> _Dataset entries_:
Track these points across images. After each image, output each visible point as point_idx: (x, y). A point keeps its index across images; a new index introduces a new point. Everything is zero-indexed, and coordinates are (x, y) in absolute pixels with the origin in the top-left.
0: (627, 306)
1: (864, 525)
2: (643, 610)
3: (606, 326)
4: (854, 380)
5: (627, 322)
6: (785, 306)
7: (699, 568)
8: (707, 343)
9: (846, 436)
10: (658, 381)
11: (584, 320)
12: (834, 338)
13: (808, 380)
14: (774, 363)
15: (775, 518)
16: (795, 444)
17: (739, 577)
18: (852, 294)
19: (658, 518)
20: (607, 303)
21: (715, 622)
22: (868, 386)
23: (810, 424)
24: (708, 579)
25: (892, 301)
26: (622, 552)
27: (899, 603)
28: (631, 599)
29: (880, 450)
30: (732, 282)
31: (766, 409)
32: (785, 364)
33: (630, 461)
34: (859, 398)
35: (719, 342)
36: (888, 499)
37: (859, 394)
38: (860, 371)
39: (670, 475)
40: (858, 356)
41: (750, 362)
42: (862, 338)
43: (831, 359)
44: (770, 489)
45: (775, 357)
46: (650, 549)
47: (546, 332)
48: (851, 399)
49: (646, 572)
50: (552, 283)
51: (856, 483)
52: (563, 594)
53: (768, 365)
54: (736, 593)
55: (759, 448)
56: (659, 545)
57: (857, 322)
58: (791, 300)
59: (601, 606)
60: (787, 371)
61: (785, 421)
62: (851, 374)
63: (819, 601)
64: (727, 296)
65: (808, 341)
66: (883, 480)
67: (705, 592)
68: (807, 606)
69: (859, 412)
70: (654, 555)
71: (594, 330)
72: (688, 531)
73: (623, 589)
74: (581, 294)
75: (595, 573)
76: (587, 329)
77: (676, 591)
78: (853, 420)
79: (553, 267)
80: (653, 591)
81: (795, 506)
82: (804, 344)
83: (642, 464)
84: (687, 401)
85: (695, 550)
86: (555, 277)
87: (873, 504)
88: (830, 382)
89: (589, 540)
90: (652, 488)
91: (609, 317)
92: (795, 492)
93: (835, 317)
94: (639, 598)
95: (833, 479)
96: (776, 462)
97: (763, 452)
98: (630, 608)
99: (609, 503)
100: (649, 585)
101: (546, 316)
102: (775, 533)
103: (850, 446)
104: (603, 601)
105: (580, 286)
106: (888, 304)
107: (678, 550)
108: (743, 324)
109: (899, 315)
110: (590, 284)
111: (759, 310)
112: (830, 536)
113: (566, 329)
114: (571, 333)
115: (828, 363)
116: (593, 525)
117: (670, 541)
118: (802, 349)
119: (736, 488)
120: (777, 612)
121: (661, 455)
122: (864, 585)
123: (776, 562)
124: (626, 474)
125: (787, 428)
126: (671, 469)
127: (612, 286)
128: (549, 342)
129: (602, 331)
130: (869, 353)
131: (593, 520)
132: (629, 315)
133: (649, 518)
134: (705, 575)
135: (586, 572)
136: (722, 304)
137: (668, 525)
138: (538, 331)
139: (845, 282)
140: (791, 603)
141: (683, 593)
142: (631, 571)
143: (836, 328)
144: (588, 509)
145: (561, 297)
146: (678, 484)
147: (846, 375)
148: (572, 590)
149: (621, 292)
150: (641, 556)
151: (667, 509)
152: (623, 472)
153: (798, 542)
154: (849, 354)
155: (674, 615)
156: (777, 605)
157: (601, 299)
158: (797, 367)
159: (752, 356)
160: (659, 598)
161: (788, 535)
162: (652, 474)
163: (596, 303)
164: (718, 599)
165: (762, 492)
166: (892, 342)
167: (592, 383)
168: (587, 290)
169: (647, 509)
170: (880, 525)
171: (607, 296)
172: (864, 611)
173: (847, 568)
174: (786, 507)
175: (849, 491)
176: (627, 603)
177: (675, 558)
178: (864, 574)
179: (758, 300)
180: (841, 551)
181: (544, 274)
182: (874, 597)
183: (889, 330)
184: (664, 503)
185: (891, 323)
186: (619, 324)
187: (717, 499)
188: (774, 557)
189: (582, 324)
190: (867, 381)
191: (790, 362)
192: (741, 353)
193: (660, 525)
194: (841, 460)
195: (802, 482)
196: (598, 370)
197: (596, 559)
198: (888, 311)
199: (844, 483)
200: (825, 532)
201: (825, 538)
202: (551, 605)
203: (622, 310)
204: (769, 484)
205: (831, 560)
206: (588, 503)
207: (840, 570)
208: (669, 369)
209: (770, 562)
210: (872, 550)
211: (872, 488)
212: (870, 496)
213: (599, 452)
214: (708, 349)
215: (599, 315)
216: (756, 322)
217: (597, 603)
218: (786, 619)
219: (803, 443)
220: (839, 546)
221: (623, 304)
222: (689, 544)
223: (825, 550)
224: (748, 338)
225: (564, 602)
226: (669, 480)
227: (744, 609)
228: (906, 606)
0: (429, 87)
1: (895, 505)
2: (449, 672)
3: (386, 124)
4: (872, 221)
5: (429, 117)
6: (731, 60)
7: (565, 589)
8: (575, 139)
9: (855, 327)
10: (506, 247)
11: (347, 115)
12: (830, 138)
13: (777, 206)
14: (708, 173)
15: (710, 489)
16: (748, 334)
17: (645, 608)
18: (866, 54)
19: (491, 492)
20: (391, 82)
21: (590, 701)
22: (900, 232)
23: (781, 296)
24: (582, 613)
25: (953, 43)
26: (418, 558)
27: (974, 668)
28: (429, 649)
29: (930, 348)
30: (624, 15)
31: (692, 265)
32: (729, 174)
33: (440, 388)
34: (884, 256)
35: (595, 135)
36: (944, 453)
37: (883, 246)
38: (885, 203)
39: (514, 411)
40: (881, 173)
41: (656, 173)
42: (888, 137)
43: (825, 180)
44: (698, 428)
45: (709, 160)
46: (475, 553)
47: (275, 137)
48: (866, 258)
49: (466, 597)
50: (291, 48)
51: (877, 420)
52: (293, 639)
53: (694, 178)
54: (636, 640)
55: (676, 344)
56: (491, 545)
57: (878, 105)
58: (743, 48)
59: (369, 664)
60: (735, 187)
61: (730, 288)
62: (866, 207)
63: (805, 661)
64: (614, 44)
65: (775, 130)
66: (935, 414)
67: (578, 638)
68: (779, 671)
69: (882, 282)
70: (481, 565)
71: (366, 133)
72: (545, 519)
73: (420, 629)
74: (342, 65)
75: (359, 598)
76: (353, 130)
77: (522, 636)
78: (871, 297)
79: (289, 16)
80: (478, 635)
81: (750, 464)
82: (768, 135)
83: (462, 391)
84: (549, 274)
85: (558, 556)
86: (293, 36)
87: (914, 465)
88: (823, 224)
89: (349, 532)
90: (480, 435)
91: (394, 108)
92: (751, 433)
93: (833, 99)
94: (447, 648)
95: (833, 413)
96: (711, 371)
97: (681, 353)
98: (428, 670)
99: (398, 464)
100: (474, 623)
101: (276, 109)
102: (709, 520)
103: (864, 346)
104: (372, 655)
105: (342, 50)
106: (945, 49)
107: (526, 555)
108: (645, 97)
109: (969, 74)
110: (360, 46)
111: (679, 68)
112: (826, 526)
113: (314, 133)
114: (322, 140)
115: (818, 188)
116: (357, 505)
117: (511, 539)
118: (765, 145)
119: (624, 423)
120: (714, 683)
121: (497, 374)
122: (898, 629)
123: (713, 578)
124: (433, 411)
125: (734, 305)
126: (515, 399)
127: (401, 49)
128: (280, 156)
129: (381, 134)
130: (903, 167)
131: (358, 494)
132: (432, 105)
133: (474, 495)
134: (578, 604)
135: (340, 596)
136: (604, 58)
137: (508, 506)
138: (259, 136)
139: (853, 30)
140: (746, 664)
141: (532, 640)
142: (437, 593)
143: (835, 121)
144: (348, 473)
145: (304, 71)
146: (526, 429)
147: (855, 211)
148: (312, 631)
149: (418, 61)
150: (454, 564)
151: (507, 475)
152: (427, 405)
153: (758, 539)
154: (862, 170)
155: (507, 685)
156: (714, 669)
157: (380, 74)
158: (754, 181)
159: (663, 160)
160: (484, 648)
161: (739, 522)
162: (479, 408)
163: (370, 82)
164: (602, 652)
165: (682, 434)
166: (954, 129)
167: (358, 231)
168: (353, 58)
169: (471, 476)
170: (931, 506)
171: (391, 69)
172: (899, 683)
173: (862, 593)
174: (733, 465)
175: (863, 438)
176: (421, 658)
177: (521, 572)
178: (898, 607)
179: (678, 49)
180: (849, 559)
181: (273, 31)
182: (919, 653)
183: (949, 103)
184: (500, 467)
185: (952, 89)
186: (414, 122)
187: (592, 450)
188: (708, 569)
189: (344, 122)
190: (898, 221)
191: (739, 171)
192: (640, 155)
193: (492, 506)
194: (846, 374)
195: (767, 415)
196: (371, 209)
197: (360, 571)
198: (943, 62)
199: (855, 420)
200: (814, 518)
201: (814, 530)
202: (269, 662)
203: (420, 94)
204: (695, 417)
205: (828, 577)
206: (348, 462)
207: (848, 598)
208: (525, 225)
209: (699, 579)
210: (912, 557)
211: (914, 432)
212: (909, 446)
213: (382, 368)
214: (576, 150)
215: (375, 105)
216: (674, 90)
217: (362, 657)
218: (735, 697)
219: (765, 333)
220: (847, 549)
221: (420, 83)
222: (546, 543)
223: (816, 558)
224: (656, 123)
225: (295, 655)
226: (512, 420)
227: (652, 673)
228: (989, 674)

> _Task prompt_: Reproduce verbatim the lines of the records starting at the first line and ending at the line that contains "0: (627, 306)", including both.

> _Response_:
Track these points across images. After each image, output each visible point as point_idx: (x, y). A point keeps its index across images; a new index introduces a new point. Everything is zero-indexed, and coordinates are (x, y) in absolute pixels with the origin in the top-left.
0: (627, 306)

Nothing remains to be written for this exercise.